Independent dice throw I need help on this question regarding dice and probability. 
The question is, that a dice throws three times independently of each other. The random variable $X$ denotes the number of sides on the $i$-th throw, where $i$ is $i=1,2,3$. 
The maximum of the random variable $Y$ is given as $Y_{max}(X_i)$. 
I need to find the cdf and pmf of the random variable $Y$. 
I don't know how to go on with this question. 
Thanks in advance. 
 A: Hints:
$P\left(Y\leq k\right)=P\left(X_{1}\leq k\wedge X_{2}\leq k\wedge X_{3}\leq k\right)=P\left(X_{1}\leq k\right)P\left(X_{2}\leq k\right)P\left(X_{3}\leq k\right)$
$P\left(Y=k\right)=P\left(Y\leq k\right)-P\left(Y\leq k-1\right)$
A: Ok, I think I understand.
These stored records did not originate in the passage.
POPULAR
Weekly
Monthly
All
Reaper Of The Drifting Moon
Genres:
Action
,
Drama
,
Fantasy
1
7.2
You need to know the maximum value of a throw with n=3 dice.
I did some time ago a web application with a similar thing where you can see it, formulas and setup: type of dice and number of them, and search for some specific probability, etc.
You can see that, by example, for
$$P(V{=}X)=\frac{1}{D^n}\sum_{k=1}^{n}\binom{n}{k}(X-1)^{n-k}=\frac{X^n-(X-1)^n}{D^n}$$
In this formula V is the maximum value of n throws. 
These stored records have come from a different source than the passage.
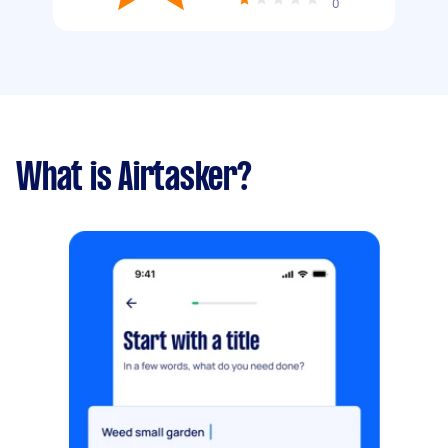
0
What is Airtasker?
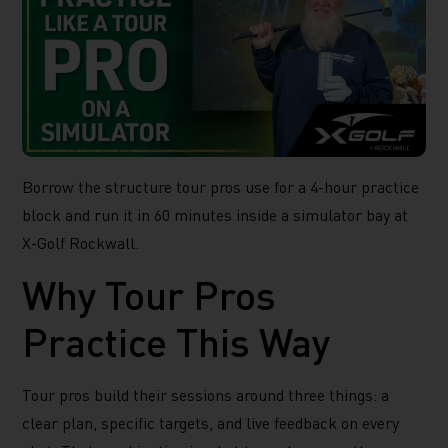
Borrow the structure tour pros use for a 4-hour practice
block and run it in 60 minutes inside a simulator bay at
X-Golf Rockwall.
Why Tour Pros
Practice This Way
Tour pros build their sessions around three things: a
clear plan, specific targets, and live feedback on every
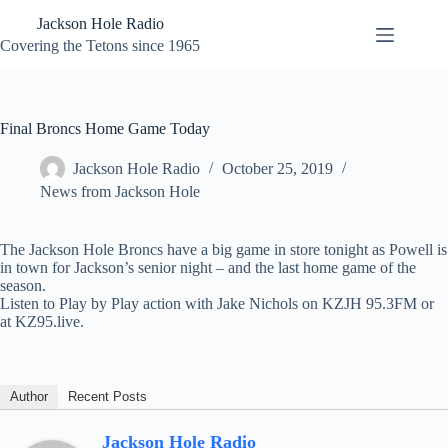
Skip
Jackson Hole Radio
to
content
Covering the Tetons since 1965
Final Broncs Home Game Today
Jackson Hole Radio
October 25, 2019
News from Jackson Hole
The Jackson Hole Broncs have a big game in store tonight as Powell is
in town for Jackson’s senior night – and the last home game of the
season.
Listen to Play by Play action with Jake Nichols on KZJH 95.3FM or
at KZ95.live.
Author
Recent Posts
Jackson Hole Radio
The binomial coefficient represent the amount of permutations between n positions of dice with a value of V and dice with value less than V on the throw. The power $(X-1)^{n-k}$ represent the variations with repetition over $X-1$ possible values on $n-k$ positions.
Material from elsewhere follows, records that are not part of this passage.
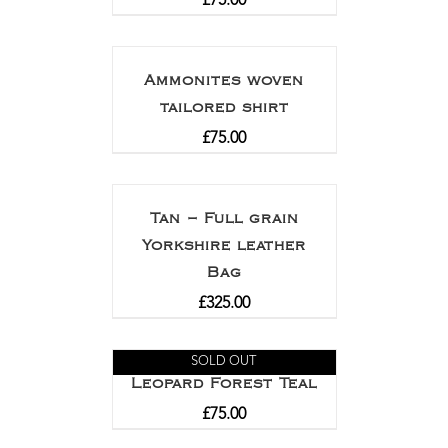
£
75.00
Ammonites woven
tailored shirt
£
75.00
Tan – Full grain
Yorkshire leather
Bag
£
325.00
SOLD OUT
Leopard Forest Teal
£
75.00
Finally $\frac{1}{D^n}$ represent total possible throws (variations with repetition over n positions that can take D different values), so dividing cases where V is the maximum value of the throw between all possible cases you have it probability.
From here summing over n, D or any other parameter let to you some distribution or accumulated distribution (anti-derivative).